• _CHALLENGE_: Present every line of the records below as a Markdown table with the columns "Row" and "Line", numbering each row and skipping blank lines. Leave the pictures out of the table.

++++++++++++++++++++

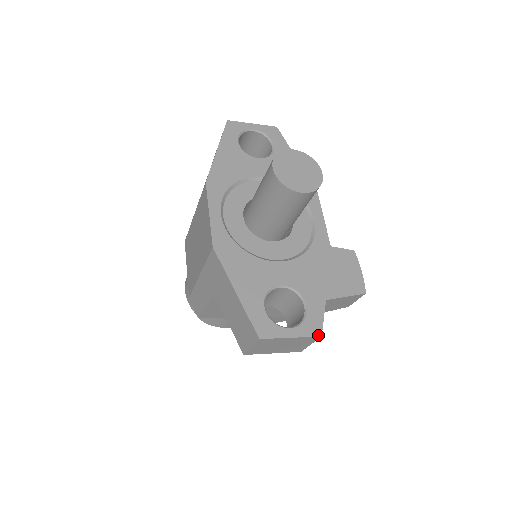
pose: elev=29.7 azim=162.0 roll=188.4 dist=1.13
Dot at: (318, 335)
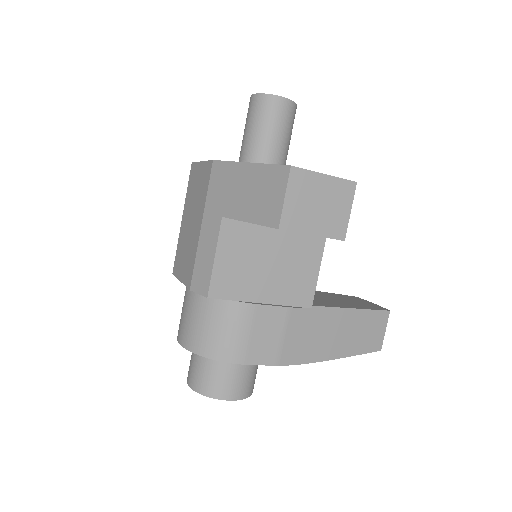
Dot at: (353, 181)
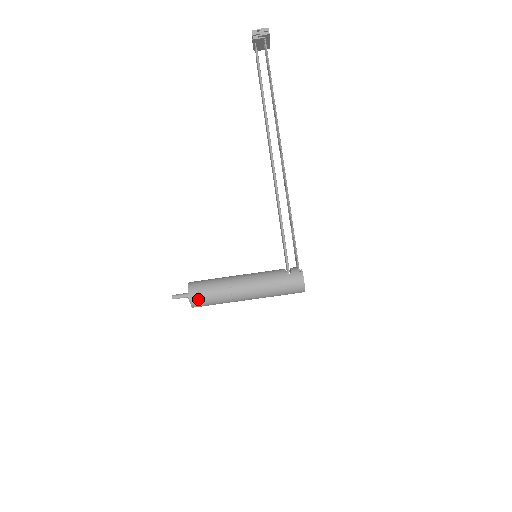
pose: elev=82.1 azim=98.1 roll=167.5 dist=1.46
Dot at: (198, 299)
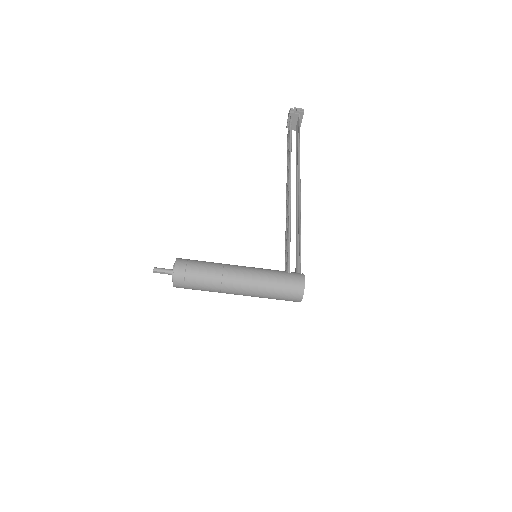
Dot at: (184, 271)
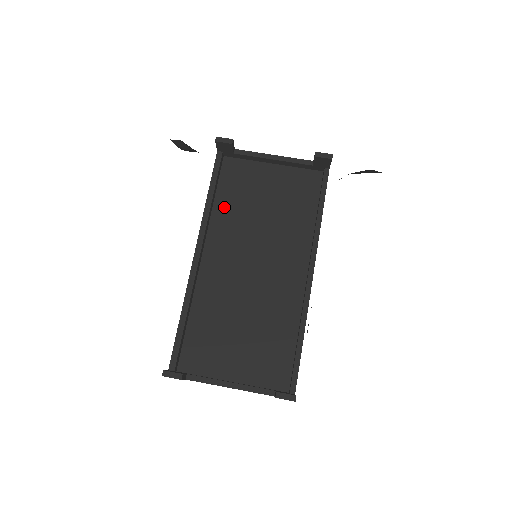
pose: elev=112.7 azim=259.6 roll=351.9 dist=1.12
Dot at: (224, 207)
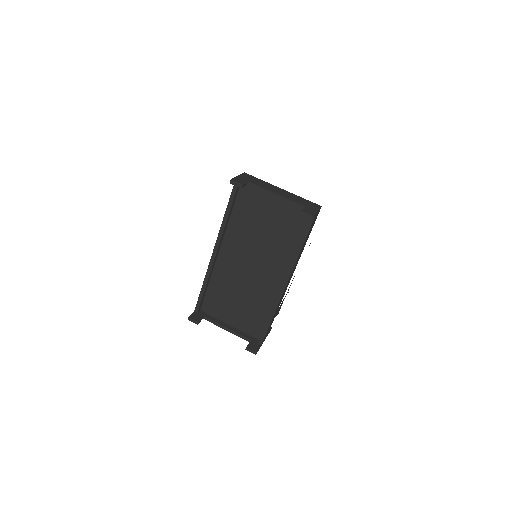
Dot at: (237, 220)
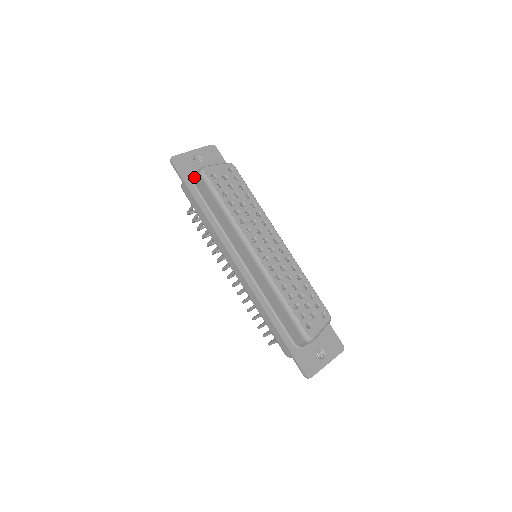
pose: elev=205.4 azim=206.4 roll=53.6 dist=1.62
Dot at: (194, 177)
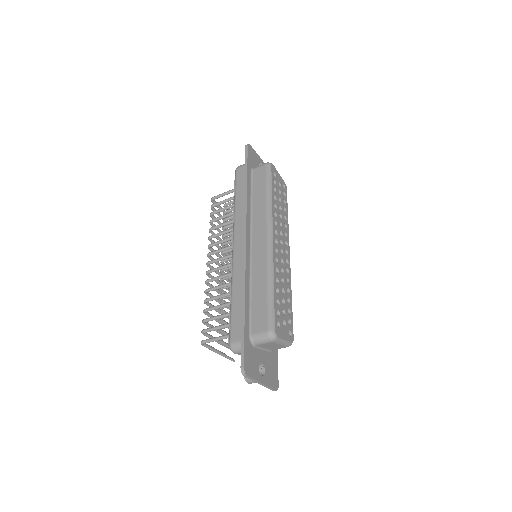
Dot at: occluded
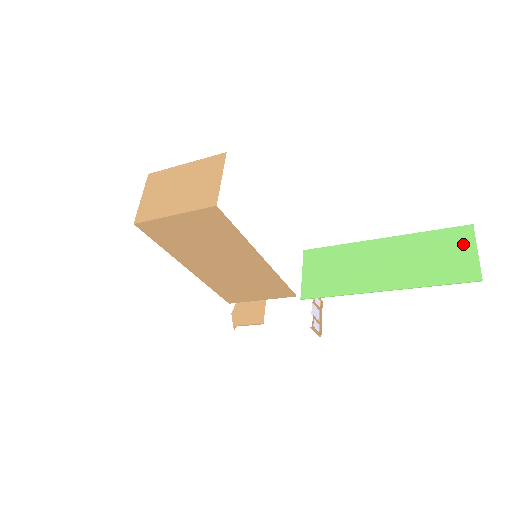
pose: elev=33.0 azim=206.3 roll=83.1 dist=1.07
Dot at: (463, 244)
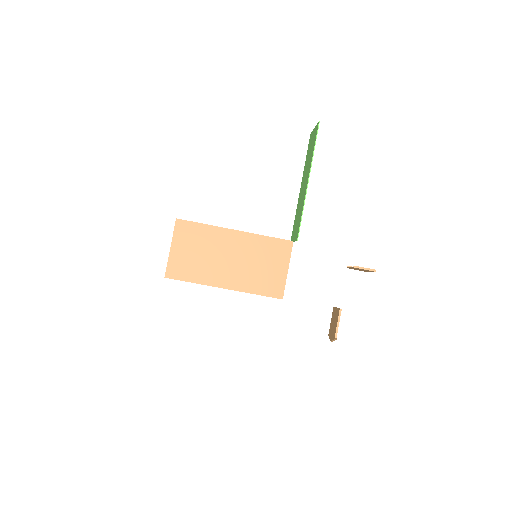
Dot at: (312, 137)
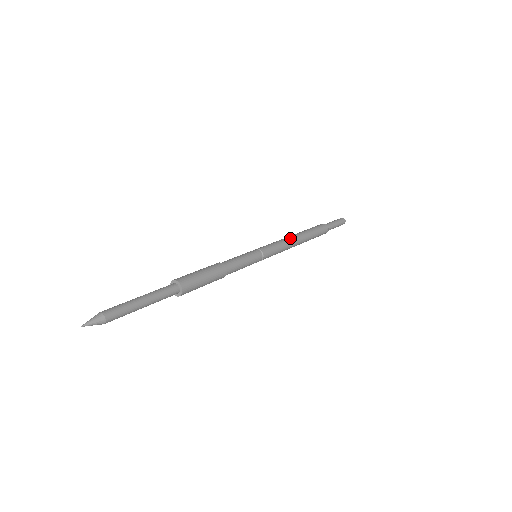
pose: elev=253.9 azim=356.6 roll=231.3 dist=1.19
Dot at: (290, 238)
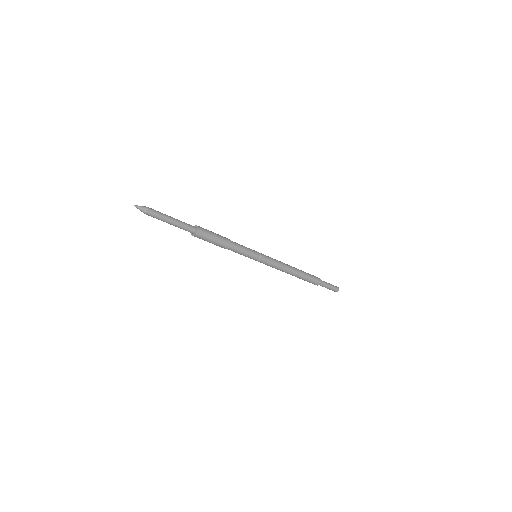
Dot at: (286, 264)
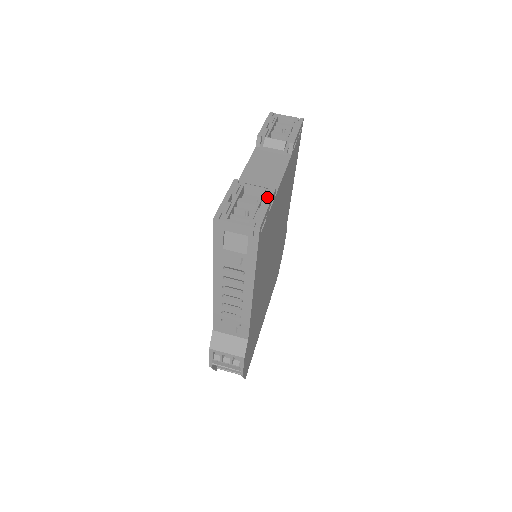
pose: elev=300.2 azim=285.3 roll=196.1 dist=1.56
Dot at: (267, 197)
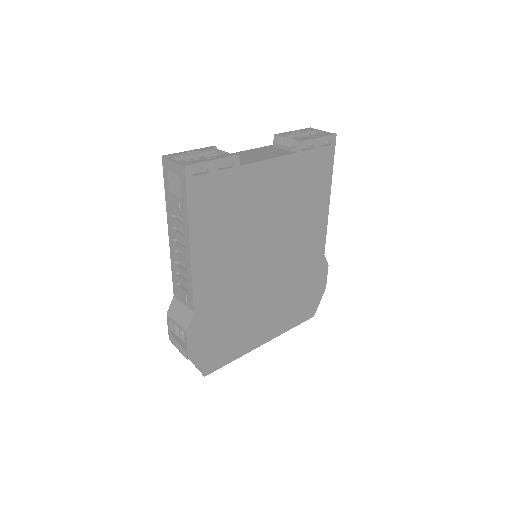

++++++++++++++++++++

• _TASK SOLUTION_:
| Row | Line |
|---|---|
| 1 | pose: elev=29.7 azim=162.0 roll=188.4 dist=1.13 |
| 2 | Dot at: (318, 335) |
| 3 | Dot at: (353, 181) |
| 4 | pose: elev=82.1 azim=98.1 roll=167.5 dist=1.46 |
| 5 | Dot at: (198, 299) |
| 6 | Dot at: (184, 271) |
| 7 | pose: elev=112.7 azim=259.6 roll=351.9 dist=1.12 |
| 8 | Dot at: (224, 207) |
| 9 | Dot at: (237, 220) |
| 10 | pose: elev=205.4 azim=206.4 roll=53.6 dist=1.62 |
| 11 | Dot at: (194, 177) |
| 12 | Dot at: occluded |
| 13 | pose: elev=33.0 azim=206.3 roll=83.1 dist=1.07 |
| 14 | Dot at: (463, 244) |
| 15 | Dot at: (312, 137) |
| 16 | pose: elev=253.9 azim=356.6 roll=231.3 dist=1.19 |
| 17 | Dot at: (290, 238) |
| 18 | Dot at: (286, 264) |
| 19 | pose: elev=300.2 azim=285.3 roll=196.1 dist=1.56 |
| 20 | Dot at: (267, 197) |